I just know... :) goodntight
Whoops, meant "goodnight", but the other is true too.
He wants to be 'in an open relationship'. Fuck that. That's the online equivalent of letting him pee in a circle around me.
im flying all the way to minnesota to see him for four days... cutest-best-friend-reunion or most-epic-booty-call-ever?
who says it cant be both...
Def ran into my elementary school babysitter at the grocery store. Still hot. And she complimented my beer choice. It feels good to still have her approval
I got a hennah tattoo of my room number on my arm...I love spring break in Mexico!
I will never get the visual of you crying while chewing christmas lights out of my head
coming out of a blackout being surrounded by Disney police was not as awesome as it sounds.

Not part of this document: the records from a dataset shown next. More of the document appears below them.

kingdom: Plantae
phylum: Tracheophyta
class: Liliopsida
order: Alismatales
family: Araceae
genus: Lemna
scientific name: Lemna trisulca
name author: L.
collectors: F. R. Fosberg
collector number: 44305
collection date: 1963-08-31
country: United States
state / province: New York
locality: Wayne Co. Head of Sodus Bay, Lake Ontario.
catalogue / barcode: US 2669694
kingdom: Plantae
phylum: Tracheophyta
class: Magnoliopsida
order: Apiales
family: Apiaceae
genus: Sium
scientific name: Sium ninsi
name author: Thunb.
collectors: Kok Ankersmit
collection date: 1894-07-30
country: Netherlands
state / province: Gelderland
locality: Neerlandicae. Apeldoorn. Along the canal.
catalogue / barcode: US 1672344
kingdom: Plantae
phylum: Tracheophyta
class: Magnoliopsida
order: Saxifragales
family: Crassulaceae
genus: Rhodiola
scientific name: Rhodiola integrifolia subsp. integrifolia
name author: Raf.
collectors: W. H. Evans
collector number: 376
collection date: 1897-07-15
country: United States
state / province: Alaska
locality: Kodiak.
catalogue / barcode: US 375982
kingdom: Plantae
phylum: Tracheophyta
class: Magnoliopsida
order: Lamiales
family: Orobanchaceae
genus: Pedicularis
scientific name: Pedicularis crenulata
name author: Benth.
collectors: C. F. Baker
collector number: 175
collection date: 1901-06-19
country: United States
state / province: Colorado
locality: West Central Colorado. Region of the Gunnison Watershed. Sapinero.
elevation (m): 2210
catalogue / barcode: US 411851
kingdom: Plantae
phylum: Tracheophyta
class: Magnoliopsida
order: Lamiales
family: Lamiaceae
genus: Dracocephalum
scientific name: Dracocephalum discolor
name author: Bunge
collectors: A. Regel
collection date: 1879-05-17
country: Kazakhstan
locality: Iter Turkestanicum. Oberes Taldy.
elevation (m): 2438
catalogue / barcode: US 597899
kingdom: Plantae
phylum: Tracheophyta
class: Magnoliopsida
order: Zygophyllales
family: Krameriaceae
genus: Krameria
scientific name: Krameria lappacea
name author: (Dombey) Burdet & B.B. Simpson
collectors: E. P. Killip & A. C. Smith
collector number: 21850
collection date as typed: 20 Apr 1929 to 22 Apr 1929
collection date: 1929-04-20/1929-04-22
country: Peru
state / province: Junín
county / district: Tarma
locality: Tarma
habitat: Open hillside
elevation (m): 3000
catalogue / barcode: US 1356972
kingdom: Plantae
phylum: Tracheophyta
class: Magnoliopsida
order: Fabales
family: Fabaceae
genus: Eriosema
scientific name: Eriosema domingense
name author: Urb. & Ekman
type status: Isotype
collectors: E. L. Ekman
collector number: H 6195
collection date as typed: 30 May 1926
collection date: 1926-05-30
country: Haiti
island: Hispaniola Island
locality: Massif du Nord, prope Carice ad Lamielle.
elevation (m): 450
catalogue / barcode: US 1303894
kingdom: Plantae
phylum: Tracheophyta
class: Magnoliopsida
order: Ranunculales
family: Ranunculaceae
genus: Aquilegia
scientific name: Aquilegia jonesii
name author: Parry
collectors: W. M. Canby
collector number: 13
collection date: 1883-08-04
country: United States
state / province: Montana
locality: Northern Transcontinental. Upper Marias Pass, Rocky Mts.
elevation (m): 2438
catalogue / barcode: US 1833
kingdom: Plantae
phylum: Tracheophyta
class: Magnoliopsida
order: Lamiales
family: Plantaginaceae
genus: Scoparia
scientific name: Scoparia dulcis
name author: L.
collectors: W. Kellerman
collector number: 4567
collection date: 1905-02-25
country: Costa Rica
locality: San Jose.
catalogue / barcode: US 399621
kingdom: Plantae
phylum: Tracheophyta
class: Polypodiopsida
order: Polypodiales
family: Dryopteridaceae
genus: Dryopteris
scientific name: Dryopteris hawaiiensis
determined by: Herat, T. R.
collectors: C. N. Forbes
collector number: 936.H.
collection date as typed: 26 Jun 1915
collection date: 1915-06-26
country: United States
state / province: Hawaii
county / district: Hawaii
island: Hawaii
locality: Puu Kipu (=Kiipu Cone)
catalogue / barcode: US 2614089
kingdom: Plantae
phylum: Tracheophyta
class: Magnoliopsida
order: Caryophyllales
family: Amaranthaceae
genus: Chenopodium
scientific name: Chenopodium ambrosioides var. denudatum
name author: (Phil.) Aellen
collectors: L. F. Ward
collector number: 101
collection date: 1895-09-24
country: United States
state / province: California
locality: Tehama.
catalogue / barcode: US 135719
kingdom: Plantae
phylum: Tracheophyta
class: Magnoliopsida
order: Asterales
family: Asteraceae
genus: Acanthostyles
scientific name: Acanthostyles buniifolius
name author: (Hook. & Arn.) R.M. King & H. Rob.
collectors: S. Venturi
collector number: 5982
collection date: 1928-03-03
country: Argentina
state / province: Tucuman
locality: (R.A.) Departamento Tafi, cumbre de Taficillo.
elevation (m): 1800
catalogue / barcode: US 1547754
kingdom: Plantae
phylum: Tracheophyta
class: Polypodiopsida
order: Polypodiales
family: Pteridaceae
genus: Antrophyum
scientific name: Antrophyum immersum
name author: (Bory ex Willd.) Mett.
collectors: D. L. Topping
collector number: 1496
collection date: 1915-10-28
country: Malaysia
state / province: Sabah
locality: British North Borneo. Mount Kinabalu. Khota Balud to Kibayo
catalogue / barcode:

Some rando is vomiting profusely into the garden outside the employee entrance. Where are you when things like this happen to me?
Vomiting outside the employee entrance
I consented to having my finger branded. How was your night?
You can't have your cake and publicly stick your dick in it too
So apparently I was a completely different person lastnight, one who drinks scotch and makes out with 55 year old men who look like inspector gadget
tried to make it look like I had been conscious/awake and out all day when I stumbled into cvs at 6pm to buy plan B
update: I failed
Closed my eyes in the shower and got really dizzy. Not sure if neurological or result of 4 day vodka binge. Send help.
would you like to venture to the magical clitoris forest?
I'm having a hard time eating my sandwich knowing how many different buttholes my hands were in last night.